# Seeds that are cought at customs?



## clever_intuition (Sep 2, 2007)

Does any one know about being red listed for buying seeds through the mail and getting them caught?

This has not happened to me but I just heard of someone getting their seeds caught the other day. I was told they recieved a letter instead of the seeds saying that they were red listed now for buying illegal seeds.


----------



## walter (Sep 2, 2007)

i think this has somthing to do with marc emery seeds,, im not to sure thoe what company was the seed purchased from?


----------



## walter (Sep 2, 2007)

Darkness does not move, it is always present, and light is layed on top of it. (As an analogy, consider a table as being darkness, a tablecloth as being light: when you pull the tablecloth off, the table itself (darkness) doesn't move).

just found that on the net ,, dont no if its true or not?


----------



## clever_intuition (Sep 2, 2007)

One of my buddies just said be carefull about buying seeds online because he heard this from someone.

As to your saying "Darkness does not move, it is always present, and light is layed on top of it".

Darkness is always present. Think about space, absolute darkness except for the many suns, moons, stars and objects that reflect this light that lights this void up.
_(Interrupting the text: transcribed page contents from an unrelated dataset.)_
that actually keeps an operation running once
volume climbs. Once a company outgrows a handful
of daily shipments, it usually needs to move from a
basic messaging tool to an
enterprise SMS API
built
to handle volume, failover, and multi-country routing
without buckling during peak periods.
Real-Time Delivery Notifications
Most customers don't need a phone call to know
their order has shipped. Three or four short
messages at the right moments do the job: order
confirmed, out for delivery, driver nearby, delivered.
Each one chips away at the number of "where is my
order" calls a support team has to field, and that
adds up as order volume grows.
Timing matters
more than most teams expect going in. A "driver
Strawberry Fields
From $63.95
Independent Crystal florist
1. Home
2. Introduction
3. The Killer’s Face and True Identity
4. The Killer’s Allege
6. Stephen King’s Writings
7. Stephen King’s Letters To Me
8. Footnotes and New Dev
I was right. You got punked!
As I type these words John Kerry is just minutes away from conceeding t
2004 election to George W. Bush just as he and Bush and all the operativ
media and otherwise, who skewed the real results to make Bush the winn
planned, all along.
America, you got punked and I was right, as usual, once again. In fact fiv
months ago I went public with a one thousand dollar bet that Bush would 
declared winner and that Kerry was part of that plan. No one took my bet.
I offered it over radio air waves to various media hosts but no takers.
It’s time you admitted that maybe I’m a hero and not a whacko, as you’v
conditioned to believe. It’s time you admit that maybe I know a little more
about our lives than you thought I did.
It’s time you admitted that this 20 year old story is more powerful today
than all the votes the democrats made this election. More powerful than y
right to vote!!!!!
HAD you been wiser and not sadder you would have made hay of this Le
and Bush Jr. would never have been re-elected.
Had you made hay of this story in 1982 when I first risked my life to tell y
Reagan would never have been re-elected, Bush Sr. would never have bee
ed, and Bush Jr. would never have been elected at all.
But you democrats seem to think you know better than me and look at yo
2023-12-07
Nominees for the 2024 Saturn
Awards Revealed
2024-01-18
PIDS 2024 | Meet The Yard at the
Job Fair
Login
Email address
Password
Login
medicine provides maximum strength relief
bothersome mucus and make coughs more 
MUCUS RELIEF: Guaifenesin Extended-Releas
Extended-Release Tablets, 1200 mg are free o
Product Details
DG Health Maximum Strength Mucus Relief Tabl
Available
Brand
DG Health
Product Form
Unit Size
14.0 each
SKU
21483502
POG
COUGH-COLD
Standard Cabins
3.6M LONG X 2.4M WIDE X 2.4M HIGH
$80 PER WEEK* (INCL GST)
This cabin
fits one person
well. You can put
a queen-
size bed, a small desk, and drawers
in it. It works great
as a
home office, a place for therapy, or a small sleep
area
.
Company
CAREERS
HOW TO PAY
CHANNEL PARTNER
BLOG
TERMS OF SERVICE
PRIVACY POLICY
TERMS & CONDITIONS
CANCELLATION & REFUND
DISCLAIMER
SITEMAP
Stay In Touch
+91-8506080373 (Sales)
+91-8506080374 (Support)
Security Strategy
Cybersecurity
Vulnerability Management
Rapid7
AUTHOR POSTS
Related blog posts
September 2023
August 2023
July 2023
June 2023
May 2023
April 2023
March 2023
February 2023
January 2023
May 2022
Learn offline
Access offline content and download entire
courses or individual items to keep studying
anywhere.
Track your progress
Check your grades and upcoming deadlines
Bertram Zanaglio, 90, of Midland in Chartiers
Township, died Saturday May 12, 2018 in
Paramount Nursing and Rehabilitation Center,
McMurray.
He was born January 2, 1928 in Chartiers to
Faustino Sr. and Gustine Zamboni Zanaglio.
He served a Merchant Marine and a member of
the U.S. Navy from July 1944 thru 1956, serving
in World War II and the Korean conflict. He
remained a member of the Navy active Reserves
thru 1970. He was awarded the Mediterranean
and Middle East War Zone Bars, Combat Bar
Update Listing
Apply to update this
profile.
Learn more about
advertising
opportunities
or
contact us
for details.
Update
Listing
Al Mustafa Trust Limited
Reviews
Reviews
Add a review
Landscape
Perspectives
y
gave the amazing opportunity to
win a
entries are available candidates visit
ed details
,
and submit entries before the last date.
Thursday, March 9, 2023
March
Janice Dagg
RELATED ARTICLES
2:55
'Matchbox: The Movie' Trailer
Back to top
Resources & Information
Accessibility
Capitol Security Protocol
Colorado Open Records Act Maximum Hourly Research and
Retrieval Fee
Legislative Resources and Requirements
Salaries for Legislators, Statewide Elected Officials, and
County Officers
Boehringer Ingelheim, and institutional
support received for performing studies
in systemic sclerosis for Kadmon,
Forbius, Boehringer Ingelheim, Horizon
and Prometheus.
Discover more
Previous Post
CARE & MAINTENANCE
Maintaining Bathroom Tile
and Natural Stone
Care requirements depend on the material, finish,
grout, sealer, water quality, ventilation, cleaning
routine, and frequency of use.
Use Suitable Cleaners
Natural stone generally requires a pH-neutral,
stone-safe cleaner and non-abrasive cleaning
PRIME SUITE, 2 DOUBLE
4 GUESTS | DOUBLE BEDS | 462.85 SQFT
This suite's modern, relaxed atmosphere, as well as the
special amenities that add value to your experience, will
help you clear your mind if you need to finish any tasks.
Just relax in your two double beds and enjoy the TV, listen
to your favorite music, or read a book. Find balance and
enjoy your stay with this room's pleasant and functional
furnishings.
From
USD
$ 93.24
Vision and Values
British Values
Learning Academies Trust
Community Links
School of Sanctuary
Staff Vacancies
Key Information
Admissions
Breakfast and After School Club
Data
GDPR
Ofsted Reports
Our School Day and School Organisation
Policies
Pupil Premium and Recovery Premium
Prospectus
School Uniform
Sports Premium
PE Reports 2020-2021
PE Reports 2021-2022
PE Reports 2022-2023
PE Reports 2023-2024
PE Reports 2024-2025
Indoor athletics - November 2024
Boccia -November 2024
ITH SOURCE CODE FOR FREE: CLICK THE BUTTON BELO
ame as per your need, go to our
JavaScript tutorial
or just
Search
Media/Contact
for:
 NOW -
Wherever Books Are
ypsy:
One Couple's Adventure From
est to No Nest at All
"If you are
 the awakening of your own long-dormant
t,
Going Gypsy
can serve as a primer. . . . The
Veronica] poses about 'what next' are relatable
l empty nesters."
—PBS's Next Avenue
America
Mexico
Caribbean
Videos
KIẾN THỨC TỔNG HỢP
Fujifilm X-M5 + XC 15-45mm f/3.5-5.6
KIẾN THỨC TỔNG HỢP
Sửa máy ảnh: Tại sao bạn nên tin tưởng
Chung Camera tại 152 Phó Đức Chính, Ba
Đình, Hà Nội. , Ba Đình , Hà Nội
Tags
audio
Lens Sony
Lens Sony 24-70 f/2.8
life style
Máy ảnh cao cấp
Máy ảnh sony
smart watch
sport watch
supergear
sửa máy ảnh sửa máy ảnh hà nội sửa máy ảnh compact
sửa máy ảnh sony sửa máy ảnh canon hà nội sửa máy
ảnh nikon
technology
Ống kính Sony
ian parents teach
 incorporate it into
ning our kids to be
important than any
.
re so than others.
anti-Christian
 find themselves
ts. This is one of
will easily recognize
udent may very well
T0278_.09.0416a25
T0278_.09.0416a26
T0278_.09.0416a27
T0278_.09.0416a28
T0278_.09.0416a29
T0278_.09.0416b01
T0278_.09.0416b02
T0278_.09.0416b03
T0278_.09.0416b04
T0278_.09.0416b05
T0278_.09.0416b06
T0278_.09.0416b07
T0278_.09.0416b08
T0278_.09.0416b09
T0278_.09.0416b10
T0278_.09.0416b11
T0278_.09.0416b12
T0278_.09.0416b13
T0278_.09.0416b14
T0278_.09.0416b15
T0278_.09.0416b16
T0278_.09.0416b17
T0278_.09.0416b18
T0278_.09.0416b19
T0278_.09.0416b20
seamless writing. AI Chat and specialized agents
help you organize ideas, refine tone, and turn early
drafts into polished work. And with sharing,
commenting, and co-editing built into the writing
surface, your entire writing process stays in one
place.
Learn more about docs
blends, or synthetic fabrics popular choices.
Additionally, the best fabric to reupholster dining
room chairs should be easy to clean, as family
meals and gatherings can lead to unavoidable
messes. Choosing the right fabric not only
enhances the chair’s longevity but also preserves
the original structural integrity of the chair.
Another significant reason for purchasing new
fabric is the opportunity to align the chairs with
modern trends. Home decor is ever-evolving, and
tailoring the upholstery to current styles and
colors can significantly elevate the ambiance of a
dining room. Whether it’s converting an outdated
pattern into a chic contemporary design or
With no light to cover the dark we would live in a world that was blinded.

Lol.....That will mess with your head.


----------



## HippyInEngland (Sep 3, 2007)

Darkness, silence and cold are the purity, light, sound and warmth are the pollutants.

When the last star goes supa nova or implodes on itself, purity will regain its place once more.

Hippy


----------



## mendo local (Sep 3, 2007)

wow, thats deep.


----------



## walter (Sep 3, 2007)

sure is ,, good call


----------